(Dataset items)

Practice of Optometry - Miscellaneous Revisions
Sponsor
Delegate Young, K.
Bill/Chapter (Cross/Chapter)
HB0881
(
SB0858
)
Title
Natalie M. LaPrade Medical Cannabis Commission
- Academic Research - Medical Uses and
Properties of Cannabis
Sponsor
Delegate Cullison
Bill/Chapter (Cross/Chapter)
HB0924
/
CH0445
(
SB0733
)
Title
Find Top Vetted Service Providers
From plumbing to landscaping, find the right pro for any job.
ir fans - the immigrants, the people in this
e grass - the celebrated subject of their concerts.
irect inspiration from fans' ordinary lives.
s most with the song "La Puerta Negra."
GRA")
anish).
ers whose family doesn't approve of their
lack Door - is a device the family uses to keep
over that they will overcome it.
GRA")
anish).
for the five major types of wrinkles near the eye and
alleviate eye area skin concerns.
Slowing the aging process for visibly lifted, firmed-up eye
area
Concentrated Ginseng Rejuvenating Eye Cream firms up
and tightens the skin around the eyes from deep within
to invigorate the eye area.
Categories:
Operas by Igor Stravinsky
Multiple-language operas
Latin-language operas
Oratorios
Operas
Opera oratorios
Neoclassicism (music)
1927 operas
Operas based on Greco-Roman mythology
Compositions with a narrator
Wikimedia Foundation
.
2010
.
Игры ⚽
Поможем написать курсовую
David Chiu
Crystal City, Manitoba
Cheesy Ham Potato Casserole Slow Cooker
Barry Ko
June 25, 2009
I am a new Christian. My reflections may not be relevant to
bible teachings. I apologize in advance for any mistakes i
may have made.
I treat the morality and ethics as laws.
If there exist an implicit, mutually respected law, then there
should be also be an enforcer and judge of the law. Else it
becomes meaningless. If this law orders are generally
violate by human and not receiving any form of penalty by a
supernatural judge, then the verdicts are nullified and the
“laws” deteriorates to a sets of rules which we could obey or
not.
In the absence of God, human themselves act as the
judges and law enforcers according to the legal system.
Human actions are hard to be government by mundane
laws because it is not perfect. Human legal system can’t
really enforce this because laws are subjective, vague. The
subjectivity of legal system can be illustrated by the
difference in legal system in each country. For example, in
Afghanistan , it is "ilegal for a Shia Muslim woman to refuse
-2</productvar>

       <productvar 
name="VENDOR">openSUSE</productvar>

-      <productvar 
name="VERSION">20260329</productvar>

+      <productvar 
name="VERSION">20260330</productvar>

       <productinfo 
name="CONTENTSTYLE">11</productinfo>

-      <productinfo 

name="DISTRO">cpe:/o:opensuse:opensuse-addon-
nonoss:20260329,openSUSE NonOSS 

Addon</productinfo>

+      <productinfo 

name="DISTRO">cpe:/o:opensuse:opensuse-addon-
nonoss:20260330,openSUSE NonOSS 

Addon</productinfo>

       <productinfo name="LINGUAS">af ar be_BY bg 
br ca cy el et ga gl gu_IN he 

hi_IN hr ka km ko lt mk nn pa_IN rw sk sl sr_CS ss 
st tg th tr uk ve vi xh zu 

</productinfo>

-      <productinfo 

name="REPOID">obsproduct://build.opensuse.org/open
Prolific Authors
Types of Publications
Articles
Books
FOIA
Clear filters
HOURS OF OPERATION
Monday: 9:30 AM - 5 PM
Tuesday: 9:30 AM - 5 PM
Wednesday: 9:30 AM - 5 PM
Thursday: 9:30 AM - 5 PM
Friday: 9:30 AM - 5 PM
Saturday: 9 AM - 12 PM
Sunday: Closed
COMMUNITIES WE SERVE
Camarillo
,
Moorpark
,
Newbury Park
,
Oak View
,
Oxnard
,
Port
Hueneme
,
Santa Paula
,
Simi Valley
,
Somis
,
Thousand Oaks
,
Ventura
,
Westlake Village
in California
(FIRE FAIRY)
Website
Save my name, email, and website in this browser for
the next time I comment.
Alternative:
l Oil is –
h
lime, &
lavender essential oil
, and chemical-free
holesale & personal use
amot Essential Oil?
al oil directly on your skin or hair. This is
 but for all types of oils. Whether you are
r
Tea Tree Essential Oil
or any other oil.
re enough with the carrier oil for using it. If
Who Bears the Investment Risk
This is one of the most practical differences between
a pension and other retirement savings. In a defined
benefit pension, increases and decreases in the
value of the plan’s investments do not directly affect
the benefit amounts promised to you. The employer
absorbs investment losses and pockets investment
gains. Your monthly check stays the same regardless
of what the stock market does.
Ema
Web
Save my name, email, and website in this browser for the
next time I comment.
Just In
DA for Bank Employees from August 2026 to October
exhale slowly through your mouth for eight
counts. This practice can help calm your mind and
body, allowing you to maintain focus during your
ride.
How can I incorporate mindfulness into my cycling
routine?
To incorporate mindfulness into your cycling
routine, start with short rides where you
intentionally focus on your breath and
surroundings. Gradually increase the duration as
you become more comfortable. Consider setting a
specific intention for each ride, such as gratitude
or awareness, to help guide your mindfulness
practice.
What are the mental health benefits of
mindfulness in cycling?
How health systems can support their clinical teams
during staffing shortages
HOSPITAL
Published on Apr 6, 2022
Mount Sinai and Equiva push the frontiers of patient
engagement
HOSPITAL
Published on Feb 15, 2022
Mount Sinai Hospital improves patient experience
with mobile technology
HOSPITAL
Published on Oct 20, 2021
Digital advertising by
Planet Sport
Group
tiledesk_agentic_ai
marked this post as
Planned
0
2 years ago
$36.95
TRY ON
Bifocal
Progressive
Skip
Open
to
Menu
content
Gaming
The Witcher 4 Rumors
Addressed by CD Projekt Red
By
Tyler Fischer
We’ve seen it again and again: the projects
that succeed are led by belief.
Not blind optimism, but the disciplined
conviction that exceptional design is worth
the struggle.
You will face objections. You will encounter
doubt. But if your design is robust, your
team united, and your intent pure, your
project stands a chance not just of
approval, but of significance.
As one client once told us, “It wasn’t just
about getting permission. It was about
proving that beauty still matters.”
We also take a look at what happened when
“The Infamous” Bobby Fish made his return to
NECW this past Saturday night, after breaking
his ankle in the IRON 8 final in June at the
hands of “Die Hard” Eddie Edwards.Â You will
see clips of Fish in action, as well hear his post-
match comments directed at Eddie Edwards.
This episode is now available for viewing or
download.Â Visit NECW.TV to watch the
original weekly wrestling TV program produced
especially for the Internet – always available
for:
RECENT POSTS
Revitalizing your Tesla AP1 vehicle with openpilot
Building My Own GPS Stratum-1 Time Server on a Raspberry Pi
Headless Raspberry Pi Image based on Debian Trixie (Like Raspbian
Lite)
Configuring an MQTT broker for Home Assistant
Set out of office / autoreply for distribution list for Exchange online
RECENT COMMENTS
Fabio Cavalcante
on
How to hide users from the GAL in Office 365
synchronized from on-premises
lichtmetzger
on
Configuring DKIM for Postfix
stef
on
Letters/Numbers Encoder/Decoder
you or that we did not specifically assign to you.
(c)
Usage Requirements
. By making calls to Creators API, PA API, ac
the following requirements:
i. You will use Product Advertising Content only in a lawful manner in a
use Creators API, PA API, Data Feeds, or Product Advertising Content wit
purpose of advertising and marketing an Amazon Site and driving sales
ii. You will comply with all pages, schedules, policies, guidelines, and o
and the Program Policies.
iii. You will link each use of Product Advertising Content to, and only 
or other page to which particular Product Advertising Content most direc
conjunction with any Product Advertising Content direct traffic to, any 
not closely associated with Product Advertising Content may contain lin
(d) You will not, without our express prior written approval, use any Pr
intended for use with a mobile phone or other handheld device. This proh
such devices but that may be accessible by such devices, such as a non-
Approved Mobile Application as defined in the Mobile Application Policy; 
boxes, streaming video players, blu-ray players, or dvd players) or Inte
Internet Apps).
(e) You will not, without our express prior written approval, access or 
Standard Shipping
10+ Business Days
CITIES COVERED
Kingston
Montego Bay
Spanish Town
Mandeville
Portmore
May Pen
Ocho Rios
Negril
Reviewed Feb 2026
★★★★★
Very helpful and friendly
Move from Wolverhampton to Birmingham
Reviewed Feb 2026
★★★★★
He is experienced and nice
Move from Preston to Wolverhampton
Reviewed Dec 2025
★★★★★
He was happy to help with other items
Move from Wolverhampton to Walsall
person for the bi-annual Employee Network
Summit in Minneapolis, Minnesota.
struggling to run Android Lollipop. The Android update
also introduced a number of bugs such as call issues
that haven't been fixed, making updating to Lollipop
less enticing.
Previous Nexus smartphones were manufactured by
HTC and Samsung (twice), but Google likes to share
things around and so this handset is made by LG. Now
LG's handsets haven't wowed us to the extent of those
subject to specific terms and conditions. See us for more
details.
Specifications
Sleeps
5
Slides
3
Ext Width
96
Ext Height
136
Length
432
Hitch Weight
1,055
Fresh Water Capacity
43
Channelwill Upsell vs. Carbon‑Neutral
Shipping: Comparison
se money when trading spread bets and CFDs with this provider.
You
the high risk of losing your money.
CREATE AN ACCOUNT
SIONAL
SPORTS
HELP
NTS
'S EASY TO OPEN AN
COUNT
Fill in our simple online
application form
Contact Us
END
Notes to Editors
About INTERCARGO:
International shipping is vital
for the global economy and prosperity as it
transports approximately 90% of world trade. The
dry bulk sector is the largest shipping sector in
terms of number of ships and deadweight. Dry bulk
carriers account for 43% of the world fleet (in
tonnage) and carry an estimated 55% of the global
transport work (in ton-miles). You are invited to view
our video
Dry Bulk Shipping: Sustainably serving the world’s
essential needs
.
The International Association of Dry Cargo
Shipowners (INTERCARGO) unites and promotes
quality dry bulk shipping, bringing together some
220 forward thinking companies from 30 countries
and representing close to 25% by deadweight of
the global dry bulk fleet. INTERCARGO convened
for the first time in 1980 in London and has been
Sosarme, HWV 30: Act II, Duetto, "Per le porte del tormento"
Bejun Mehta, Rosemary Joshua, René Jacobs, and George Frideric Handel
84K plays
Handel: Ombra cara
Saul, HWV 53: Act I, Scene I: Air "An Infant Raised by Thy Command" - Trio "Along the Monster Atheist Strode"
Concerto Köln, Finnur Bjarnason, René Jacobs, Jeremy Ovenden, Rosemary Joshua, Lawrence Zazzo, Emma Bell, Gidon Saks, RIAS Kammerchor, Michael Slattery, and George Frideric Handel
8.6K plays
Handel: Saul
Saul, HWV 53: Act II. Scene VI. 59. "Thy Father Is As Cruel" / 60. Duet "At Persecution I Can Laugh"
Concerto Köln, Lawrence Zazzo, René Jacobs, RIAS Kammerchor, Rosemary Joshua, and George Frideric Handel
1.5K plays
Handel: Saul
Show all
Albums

▸ TASK REQUIREMENTS:
From the records above, transcribe without alteration every line from the one with "i. You will use" to the one with "such devices but", inclusive.

▸ ANSWER BOX:
i. You will use Product Advertising Content only in a lawful manner in a
use Creators API, PA API, Data Feeds, or Product Advertising Content wit
purpose of advertising and marketing an Amazon Site and driving sales
ii. You will comply with all pages, schedules, policies, guidelines, and o
and the Program Policies.
iii. You will link each use of Product Advertising Content to, and only 
or other page to which particular Product Advertising Content most direc
conjunction with any Product Advertising Content direct traffic to, any 
not closely associated with Product Advertising Content may contain lin
(d) You will not, without our express prior written approval, use any Pr
intended for use with a mobile phone or other handheld device. This proh
such devices but that may be accessible by such devices, such as a non-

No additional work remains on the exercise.